Investigating Voltage-Gated Sodium Channel Expression in Rat Spiral Ganglion Neurons Following Noise Induced Hearing Loss
thesisposted on 16.03.2012, 13:19 by Alistair Gordon Fryatt
Noise exposure has been shown to elevate hearing thresholds by damaging the cochlea through hair cell damage and the excitotoxic, excessive release of glutamate at the hair cell afferent spiral ganglion neuron (SGN) synapse. This excitotoxicity results in the loss of synaptic innervation of the neuron from the hair cell. In somatosensory neurons a similar axotomy results in altered voltage-gated sodium channel (Nav) expression. This study investigates whether similar changes in Nav expression occur in rat SGN following noise exposure. This study has shown the expression of Nav1.1, 1.6 and 1.7 in normal rat SGN using RT-PCR and immunohistochemistry. The noise exposure protocol, 2 sessions presenting a single tone (14.8kHz) at a modest 110dB SPL for 2 hours with 48 hours between each session, resulted with elevated hearing thresholds of the sound-exposed rats of 18±4dB and 24±3dB at 24kHz and 30kHz respectively, with insignificant elevation at frequencies below 16kHz. RT-PCR showed no additional Nav isoforms present in the sound-exposed cochlea. Quantitative PCR showed a significant decrease in Nav1.6 mRNA expression level, reduced by 56% compared to normal hearing animals. Nav1.1 mRNA was significantly reduced by 29% and Nav1.7 mRNA was elevated by 20% when compared to control cochleae. Immunohistochemistry of sound-exposed cochleae showed increased Nav1.1 staining along the peripheral processes of the SGN. Also, staining for Nav1.7 in the SGN was altered in sound-exposed rats compared to control animals, with the majority of sound-exposed animals showing an increase in darker stained neurons.

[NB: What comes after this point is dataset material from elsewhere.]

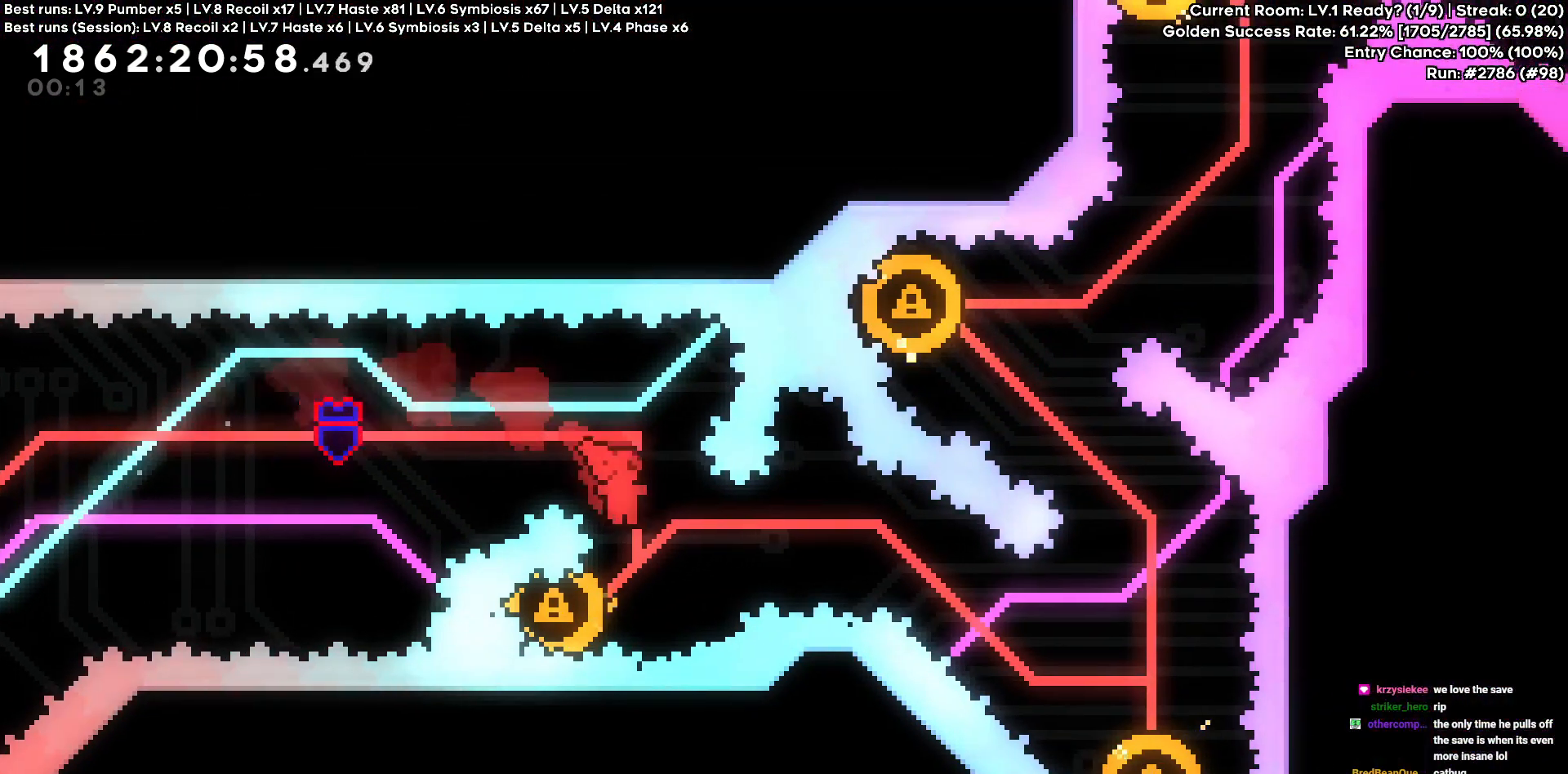
{"keys": ["d", "s"], "events": [[66, "d", "up"], [116, "a", "down"], [350, "a", "up"], [483, "d", "down"], [483, "s", "down"]]}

Nav1.6 SGN cell body staining was not altered between sound-exposed and control neurons using immunohistochemistry. SGN cell body counting showed no decrease in neuronal number following sound exposure compared to control cochleae. These results show that Nav expression in rat SGN alters following sound exposure, which may modify neuronal function in deafened animals.